Given text Block Start
/pipely

light pipeline library

Primary LanguagePythonMIT LicenseMIT

PyPI Latest Release Build

The light pipeline library pipely can execute any class or any sequence of classes in any order. Install with:

pip install pipely

1. Quick Start

To build a pipeline with executable classes, create a config .yaml file in the following format:

steps:
    [step_name_1]:
        exec: [relative path to a file]:[class to execute]
    [step_name_2]:
        exec: [relative path to a file]:[class to execute]
    [step_name_3]:
        exec: [relative path to a file]:[class to execute]
        depends_on:
        - [step_name_1]
        - [step_name_2]
  • [steps] names should be unique;
  • depends_on defines order and enables pipely to detect independent steps and execute them in parallel;
  • the executable classes should have a __call__ method (see example below);

Then trigger the pipeline in cli:

python -m pipely from-pipeline <file.yaml> [dict.json]
  • <file.yaml> (required) is the path to a yaml config file (any format): ../../file.yaml, or path/to/file.yaml, or file.yaml.
  • [dict.json] (optional argument) is the path to a shared dictionary json file if value exchange between classes is needed (more in Section 1.2.)

1.1. Example

Let's create a test.yaml config file:

steps:
    a1_print:
        exec: src/file1.py:firstA
    a2_print:
        exec: src/file1.py:secondA
    final_print:
        exec: src/file2.py:printDone
        depends_on:
        - a1_print
        - a2_print

depends_on parameter sets the following order for pipely:

  1. firstly execute a1_print and a2_print in parallel
  2. and then execute final_print

Let's look at executable classes. To use pipely, the executable classes should have a __call__ method, as shown below (check example/src/):

#example/src/file1.py

class firstA:
    def run(self):
        a = 32
        print(a)

    def __call__(self): #call method
        self.run()
Given text Block End
Directions -
A – In the example on the pipely page, why does final_print run only after a1_print and a2_print, and why can those two run in parallel? Answer in one to three sentences.
B – Duplicate the passage of the pipely page starting at "Then trigger the" and ending at "in Section 1.2.)".
Material supplied Block Start
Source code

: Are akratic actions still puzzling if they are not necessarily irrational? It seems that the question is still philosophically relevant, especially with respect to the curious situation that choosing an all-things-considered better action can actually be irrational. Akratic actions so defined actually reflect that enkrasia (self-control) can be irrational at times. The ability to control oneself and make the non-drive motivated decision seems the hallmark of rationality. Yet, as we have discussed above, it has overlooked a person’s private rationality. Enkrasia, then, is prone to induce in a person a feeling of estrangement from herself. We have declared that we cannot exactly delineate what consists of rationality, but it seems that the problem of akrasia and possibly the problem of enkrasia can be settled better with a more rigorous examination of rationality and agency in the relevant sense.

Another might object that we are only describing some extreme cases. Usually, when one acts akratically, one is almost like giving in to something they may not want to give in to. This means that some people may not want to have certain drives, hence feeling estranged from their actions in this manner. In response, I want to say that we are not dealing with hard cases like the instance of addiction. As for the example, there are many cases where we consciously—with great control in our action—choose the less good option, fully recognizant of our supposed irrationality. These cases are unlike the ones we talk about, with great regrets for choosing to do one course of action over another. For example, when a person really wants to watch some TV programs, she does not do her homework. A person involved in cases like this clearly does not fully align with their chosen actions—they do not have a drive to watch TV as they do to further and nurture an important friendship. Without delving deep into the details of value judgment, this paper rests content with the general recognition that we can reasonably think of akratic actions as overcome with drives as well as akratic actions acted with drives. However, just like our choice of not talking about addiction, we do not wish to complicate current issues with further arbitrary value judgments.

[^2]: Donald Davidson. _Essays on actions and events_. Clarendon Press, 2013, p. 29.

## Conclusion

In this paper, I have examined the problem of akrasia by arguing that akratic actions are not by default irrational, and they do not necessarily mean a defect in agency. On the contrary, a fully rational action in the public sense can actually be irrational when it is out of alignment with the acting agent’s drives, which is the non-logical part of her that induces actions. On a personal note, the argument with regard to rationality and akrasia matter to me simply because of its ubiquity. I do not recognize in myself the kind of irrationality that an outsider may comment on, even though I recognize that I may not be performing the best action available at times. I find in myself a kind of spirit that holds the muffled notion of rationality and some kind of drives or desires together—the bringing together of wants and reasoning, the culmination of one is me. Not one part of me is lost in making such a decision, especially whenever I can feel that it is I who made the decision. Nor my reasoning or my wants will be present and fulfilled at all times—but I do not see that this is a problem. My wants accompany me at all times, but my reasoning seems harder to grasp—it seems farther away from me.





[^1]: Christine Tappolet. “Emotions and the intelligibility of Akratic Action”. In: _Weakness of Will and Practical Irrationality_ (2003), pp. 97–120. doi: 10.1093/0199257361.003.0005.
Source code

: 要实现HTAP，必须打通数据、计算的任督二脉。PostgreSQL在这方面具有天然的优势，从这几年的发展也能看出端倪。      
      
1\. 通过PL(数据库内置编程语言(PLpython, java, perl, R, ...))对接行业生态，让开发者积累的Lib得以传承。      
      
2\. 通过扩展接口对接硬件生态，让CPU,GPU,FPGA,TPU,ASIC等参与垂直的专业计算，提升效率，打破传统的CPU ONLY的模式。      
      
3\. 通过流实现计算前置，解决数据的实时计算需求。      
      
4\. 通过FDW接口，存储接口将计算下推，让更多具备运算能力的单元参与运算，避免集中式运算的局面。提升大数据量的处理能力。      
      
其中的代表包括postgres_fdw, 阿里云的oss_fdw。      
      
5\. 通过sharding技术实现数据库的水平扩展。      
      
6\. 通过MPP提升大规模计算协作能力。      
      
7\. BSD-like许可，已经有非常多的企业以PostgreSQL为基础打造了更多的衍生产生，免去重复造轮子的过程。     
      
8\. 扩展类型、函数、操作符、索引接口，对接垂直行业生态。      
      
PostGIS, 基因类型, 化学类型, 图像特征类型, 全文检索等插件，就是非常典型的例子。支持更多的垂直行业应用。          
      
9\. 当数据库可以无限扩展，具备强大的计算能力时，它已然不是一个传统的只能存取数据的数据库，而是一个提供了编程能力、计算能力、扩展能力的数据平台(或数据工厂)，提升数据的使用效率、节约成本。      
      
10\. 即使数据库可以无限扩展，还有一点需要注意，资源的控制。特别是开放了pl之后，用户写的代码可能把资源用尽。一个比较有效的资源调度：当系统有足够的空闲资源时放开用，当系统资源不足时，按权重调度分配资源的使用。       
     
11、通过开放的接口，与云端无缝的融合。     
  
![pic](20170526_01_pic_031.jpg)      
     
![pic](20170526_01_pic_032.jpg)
Material supplied Block End
Per-task outputs -
A – The final_print step lists a1_print and a2_print under depends_on, and depends_on sets the order of execution. It also lets pipely detect that a1_print and a2_print are independent steps, so it runs them in parallel first and then executes final_print.

B –
Then trigger the pipeline in cli:

python -m pipely from-pipeline <file.yaml> [dict.json]
  • <file.yaml> (required) is the path to a yaml config file (any format): ../../file.yaml, or path/to/file.yaml, or file.yaml.
  • [dict.json] (optional argument) is the path to a shared dictionary json file if value exchange between classes is needed (more in Section 1.2.)